A–D, wholemount views showing that at E10.5 the gross morphology was comparable between N1^f/f (A) andN1^f/f;c1^Cre (B) embryos. Similar results were observed between J1^f/f (C) and J1^f/f;c1^Cre (D) embryos. E–L, H&E stained sections through the atrioventricular canal (avc) region of E10.5 embryos showing dense mesenchymal cells (arrows) in the cushion of N1^f/f (E and I) or J1^f/f (G and K) hearts, but fewer mesenchymal cells in the same region of N1^f/f;c1^Cre (F and J) or J1^f/f;c1^Cre (H and L) hearts. M and N, quantitative analysis of the number of mesenchymal cells in the cushion of N1^f/f;c1^Cre (M) or J1^f/f;c1^Cre (N) hearts. *p<0.001. O–Q, in vitro collagen gel EMT assay showing that while ∼80 endocardial cells (arrows) migrated away from each N1^f/f explant (O and Q), fewer (25/explant) cells underwent this process in cultured N1^f/f;c1^Cre explants (P and Q). *p<0.001.

Figure 4. Endocardial Jagged1-Notch1 signaling regulates expression of endocardial Wnt4 and myocardial Bmp2.

A, qPCR analysis of EMT gene expression in the atrioventricular canal (avc) from E10.5 N1^f/f or N1^f/f;c1^Cre hearts. Each cDNA sample was prepared from five avc tissues and three samples of each group were used for qPCR. Gene expression was normalized to Gapdh. *p<0.05; **p<0.01. B–E, RNA in situ hybridization showing endocardial Wnt4 (B, ec, arrowheads) and myocardial Bmp2 expression (D, myo, arrows) in E10.5 N1^f/f hearts. Their expression is dramatically reduced in N1^f/f;c1^Cre hearts (C and E). F, qPCR analysis of EMT gene expression in the AVC cushions of E10.5 J1^f/f or J1^f/f;c1^Cre hearts. G–J, RNA in situ hybridization showing that Wnt4 and Bmp2 expression is downregulated in J1^f/f;c1^Cre hearts. a, atrium and v, ventricle.

Figure 5. Bmp2 expression is regulated by Wnt signaling.

A, qPCR analysis showing that Bmp2 expression was inhibited by Wif1 and induced by Wnt4. E9.5 embryos were cultured in the control media or media with Wnt inhibitor Wif1 or recombinant mouse Wnt4. After 24-hour culture, each RNA sample was prepared from AVC tissues of 5 hearts for each treatment. The data from three independent samples for each group were used for statistical calculation. *p<0.05 and **p<0.01. B–D, RNA in situ hybridization analysis showing Bmp2 expression (indicated by arrows) in cultured wild type embryos under indicated condition; cushion myocardial Bmp2 expression was inhibited by Wif1 (C) and induced by Wnt4 (D). E–G, RNA in situ hybridization showing Bmp2 expression in cultured N1^f/f (E), N1^f/f;c1^Cre embryos (F), and N1^f/f;c1^Cre embryo treated with Wnt4 (G). The data indicated that Bmp2 expression was reduced in the N1^f/f;c1^Cre embryo when compared to the N1^f/f embryo. However, Wnt4 treatment restored its expression in the N1^f/f;c1^Cre embryo (G). a, atrium and v, ventricle.
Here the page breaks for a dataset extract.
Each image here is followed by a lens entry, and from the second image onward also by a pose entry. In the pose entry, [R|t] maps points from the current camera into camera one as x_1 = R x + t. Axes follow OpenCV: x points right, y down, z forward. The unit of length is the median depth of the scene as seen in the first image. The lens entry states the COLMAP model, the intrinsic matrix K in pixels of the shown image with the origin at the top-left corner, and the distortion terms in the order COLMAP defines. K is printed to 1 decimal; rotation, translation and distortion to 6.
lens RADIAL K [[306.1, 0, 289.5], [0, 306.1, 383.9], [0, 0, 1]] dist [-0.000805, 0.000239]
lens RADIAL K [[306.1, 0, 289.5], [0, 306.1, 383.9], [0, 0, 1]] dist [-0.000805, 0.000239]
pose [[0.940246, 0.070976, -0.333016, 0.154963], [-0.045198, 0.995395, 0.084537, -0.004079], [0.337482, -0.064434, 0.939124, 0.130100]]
Figure 6. Wnt4 and Bmp2 act downstream of Notch to regulate EMT.

A, showing in vitro collagen gel EMT assay analysis of AVC explants from E9.5 R26^fsGFP;c1^Cre embryos in which the endocardial cells were labeled by GFP (indicated by arrowheads). B, showing that Notch inhibitor DAPT blocked EMT by endocardial cells. C–E, Bmp2, Wnt2, or Wnt4 treatment rescued EMT defect caused by DAPT. F, showing that Bmp inhibitor Noggin abolished the Wnt4 rescuing. G, showing quantitative analysis of the number of transformed mesenchymal cells under each condition. The number of explants analyzed is indicated in parentheses.

Figure 7. Working model shows Notch-Wnt-Bmp signaling axis that regulates EMT and early valve formation.
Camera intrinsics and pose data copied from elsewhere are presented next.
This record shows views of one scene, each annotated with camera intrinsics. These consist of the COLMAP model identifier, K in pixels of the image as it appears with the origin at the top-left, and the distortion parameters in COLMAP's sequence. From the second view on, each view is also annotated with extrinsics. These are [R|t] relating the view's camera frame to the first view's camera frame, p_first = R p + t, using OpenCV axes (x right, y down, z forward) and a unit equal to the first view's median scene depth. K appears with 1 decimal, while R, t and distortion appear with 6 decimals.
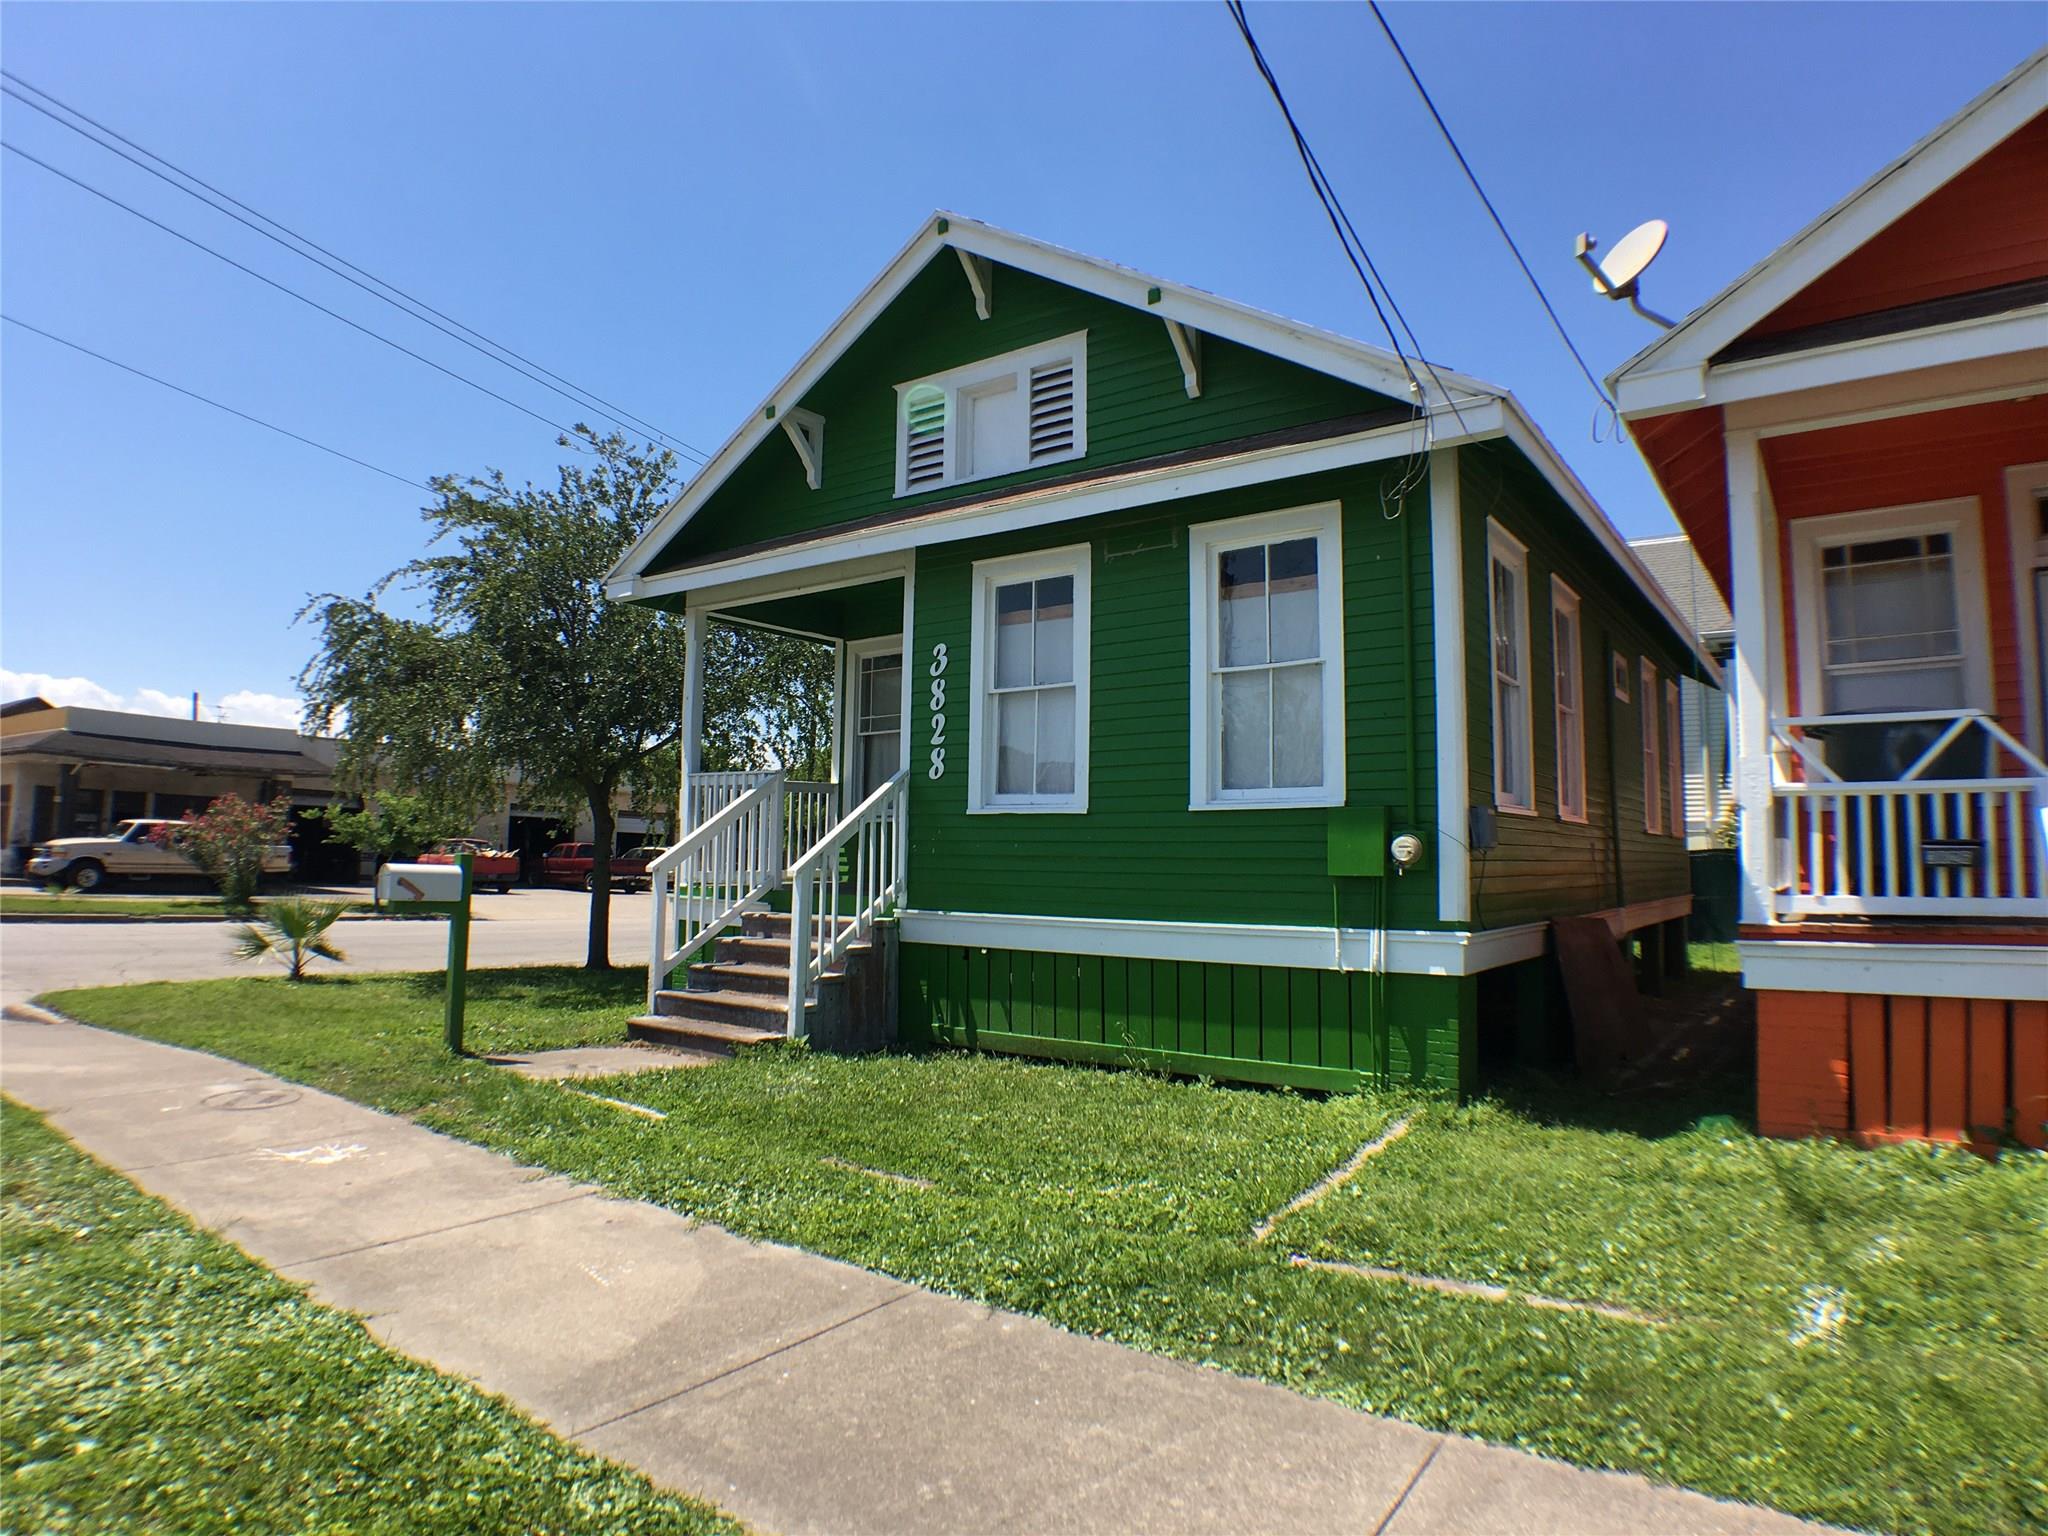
lens RADIAL K [[1214.2, 0, 1010.4], [0, 1214.2, 757.6], [0, 0, 1]] dist [-0.091422, 0.012521]
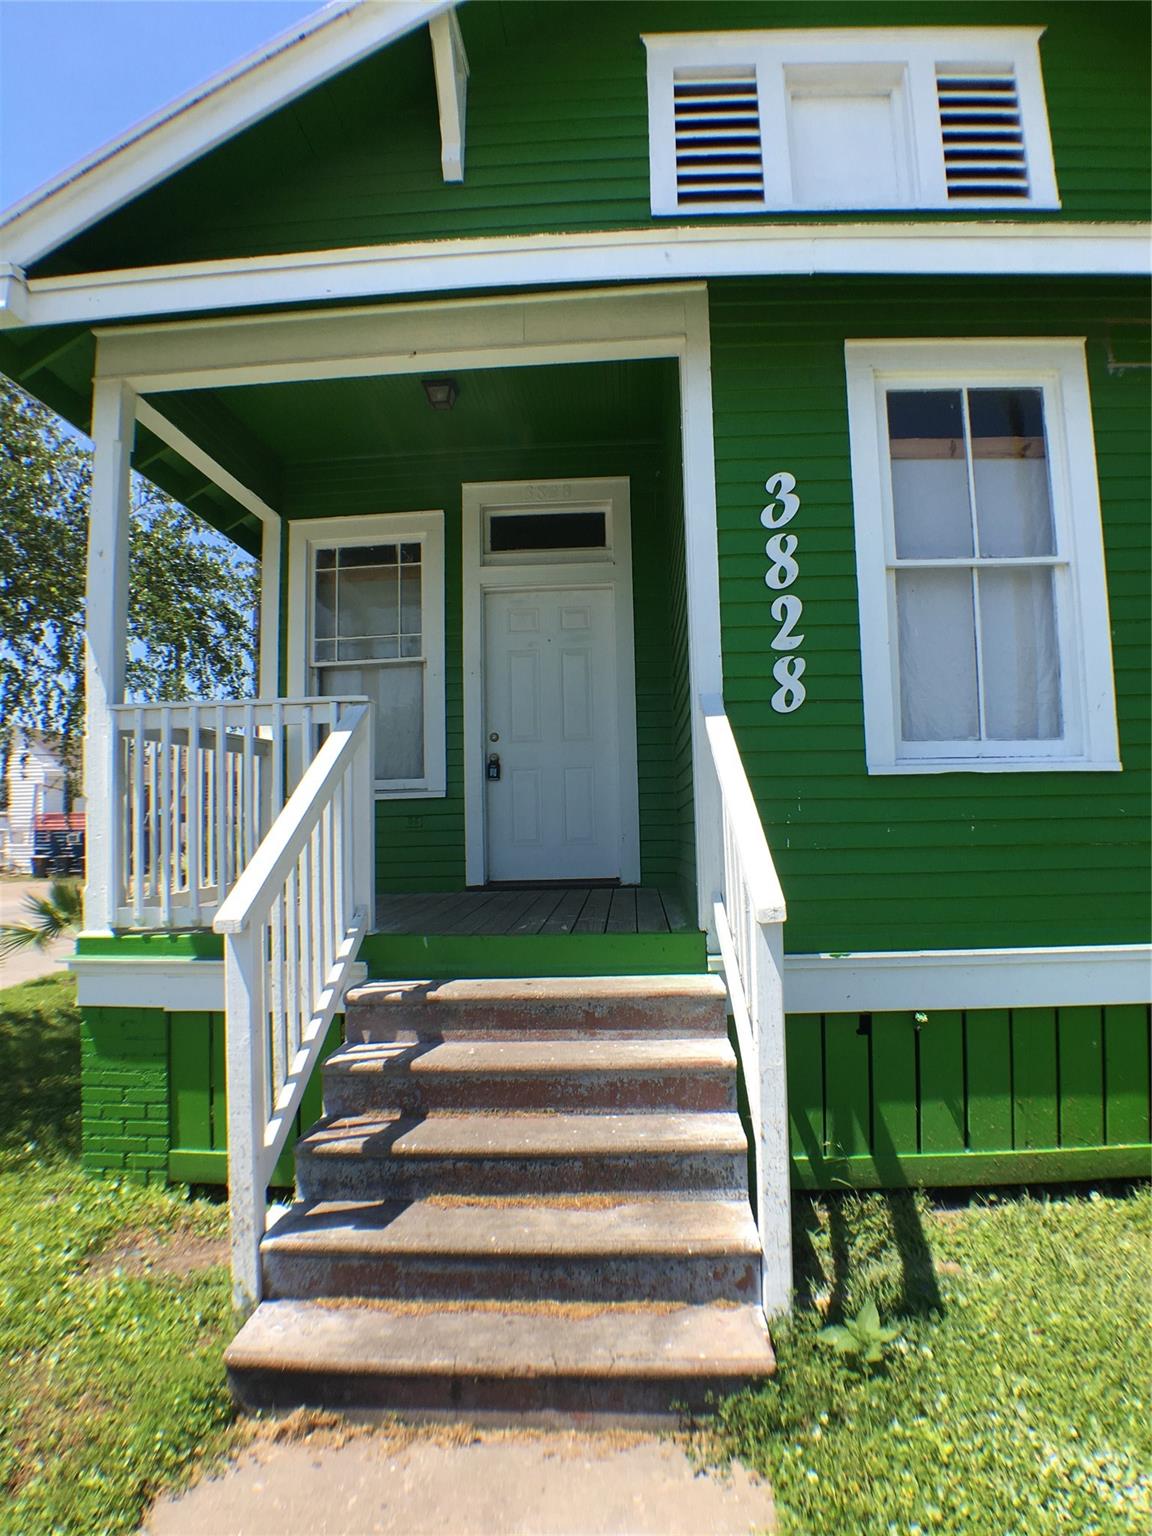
lens RADIAL K [[910.7, 0, 576.0], [0, 910.7, 768.0], [0, 0, 1]] dist [-0.091422, 0.012521]
pose [[0.833376, 0.007964, 0.552649, -0.399303], [-0.011989, 0.999921, 0.003670, 0.046018], [-0.552576, -0.009684, 0.833406, 0.774720]]
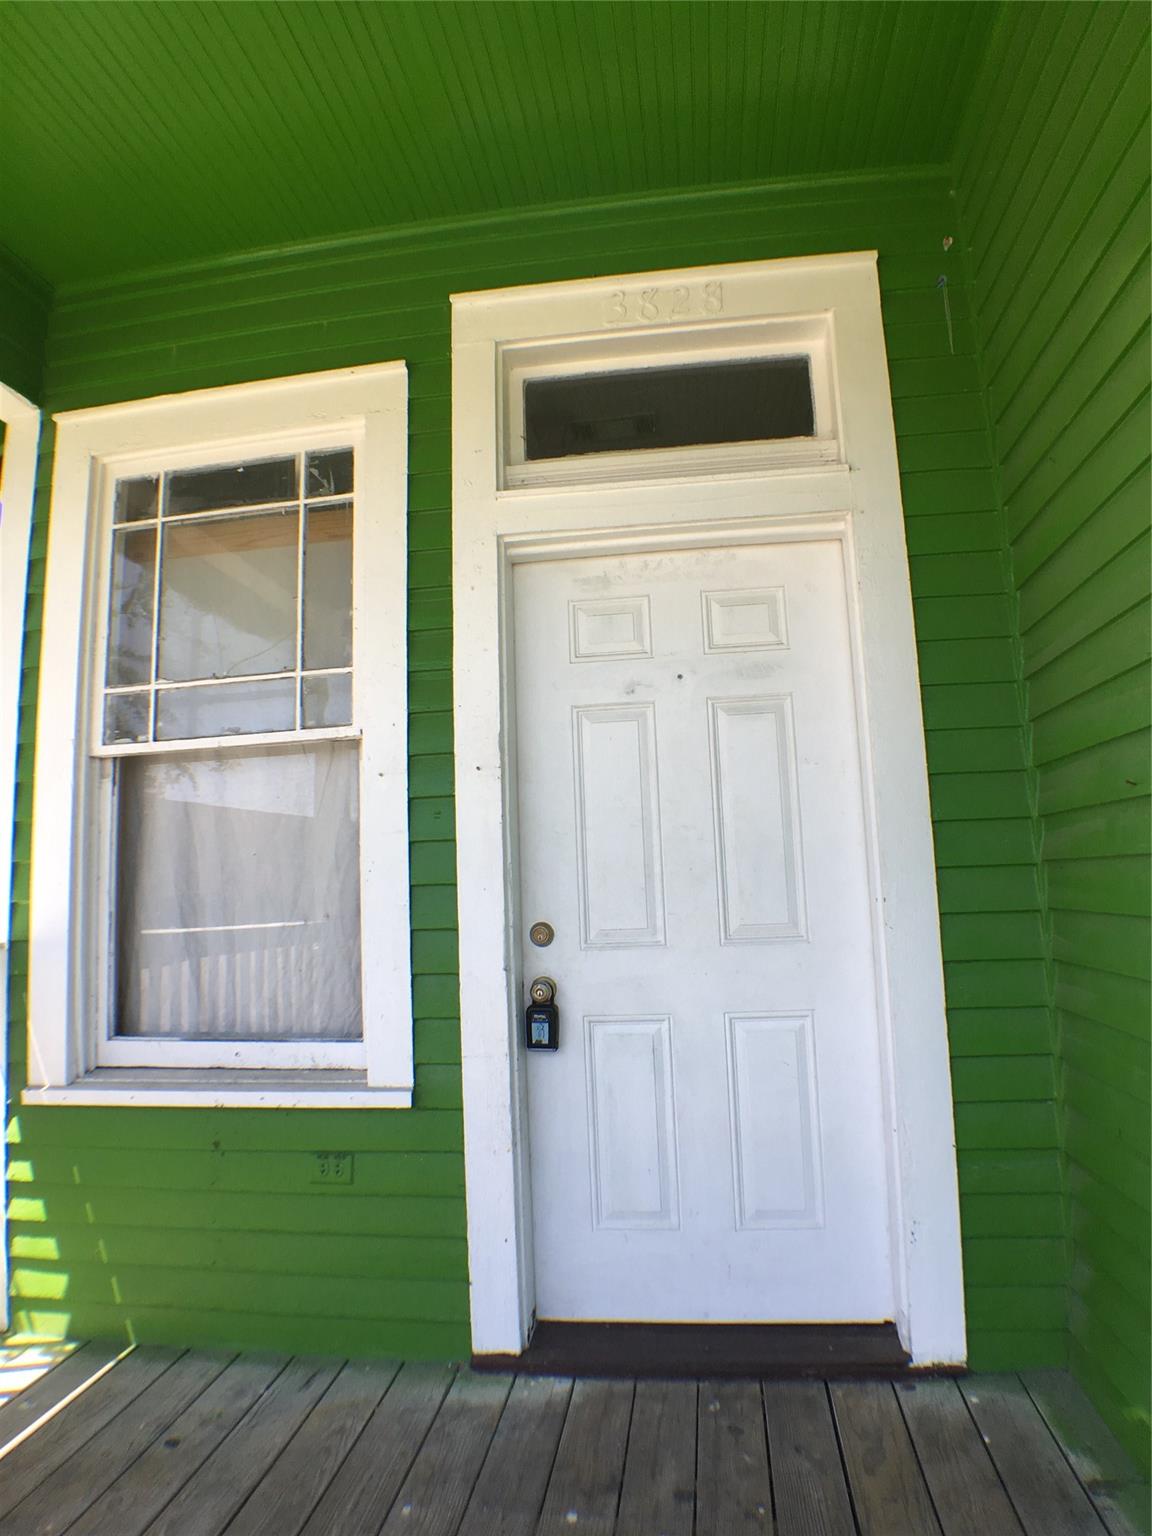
lens RADIAL K [[910.7, 0, 576.0], [0, 910.7, 768.0], [0, 0, 1]] dist [-0.091422, 0.012521]
pose [[0.869787, 0.019212, 0.493053, -0.187280], [0.006621, 0.998697, -0.050595, -0.009465], [-0.493383, 0.047272, 0.868527, 1.156979]]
A, Schematic showing the cardiac phenotypes found in the endocardial Jagged1 or Notch1 knockout embryos. During E9.5-E10.5, cushion endocardial cells undergo EMT and form endocardial cushions at the atrioventricular canal and outflow tract of the wild-type (WT) embryos. This process is disrupted in the endocardial Jagged1 (J1^f/f;c1^Cre) or Notch1 (N1^f/f;c1^Cre) knockout (KO) embryos, which results in hypocellular endocardial cushions. B, Endocardial Jagged1-mediated Notch1 activation induces expression of Wnt4, which subsequently upregulates expression of Bmp2 in the adjacent myocardium. Myocardial Bmp2 then acts on endocardial cells to promote EMT. This Notch-Wnt-Bmp signaling axis promotes EMT during heart valve development.